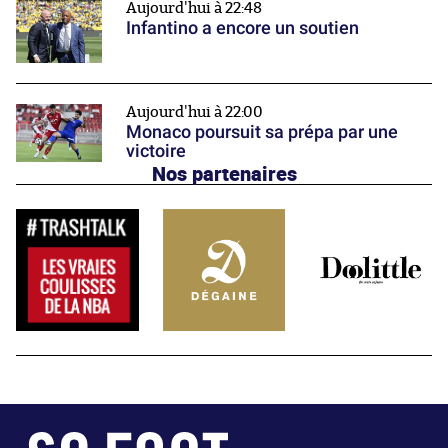
Aujourd'hui à 22:48
Infantino a encore un soutien
Aujourd'hui à 22:00
Monaco poursuit sa prépa par une
victoire
Nos partenaires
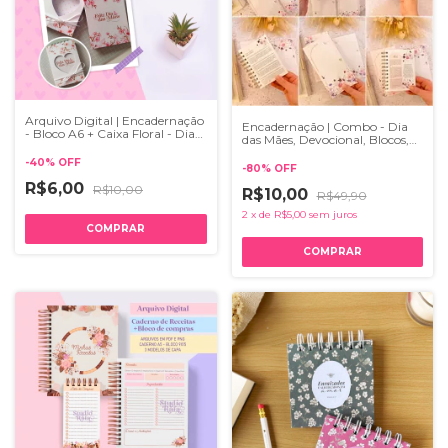
Arquivo Digital | Encadernação
Encadernação | Combo - Dia
- Bloco A6 + Caixa Floral - Dia
das Mães, Devocional, Blocos,
das Mães
Mini Bíblia e Diario de Oração
-
40
%
OFF
-
80
%
OFF
R$6,00
R$10,00
R$10,00
R$49,90
2
x
de
R$5,00
sem juros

_TASK ITEM_:
Give back every line of text from the data word for word, with nothing added or changed, and leave the pictures out.

_ANSWER_:
Aujourd'hui à 22:48
Infantino a encore un soutien
Aujourd'hui à 22:00
Monaco poursuit sa prépa par une
victoire
Nos partenaires
Arquivo Digital | Encadernação
Encadernação | Combo - Dia
- Bloco A6 + Caixa Floral - Dia
das Mães, Devocional, Blocos,
das Mães
Mini Bíblia e Diario de Oração
-
40
%
OFF
-
80
%
OFF
R$6,00
R$10,00
R$10,00
R$49,90
2
x
de
R$5,00
sem juros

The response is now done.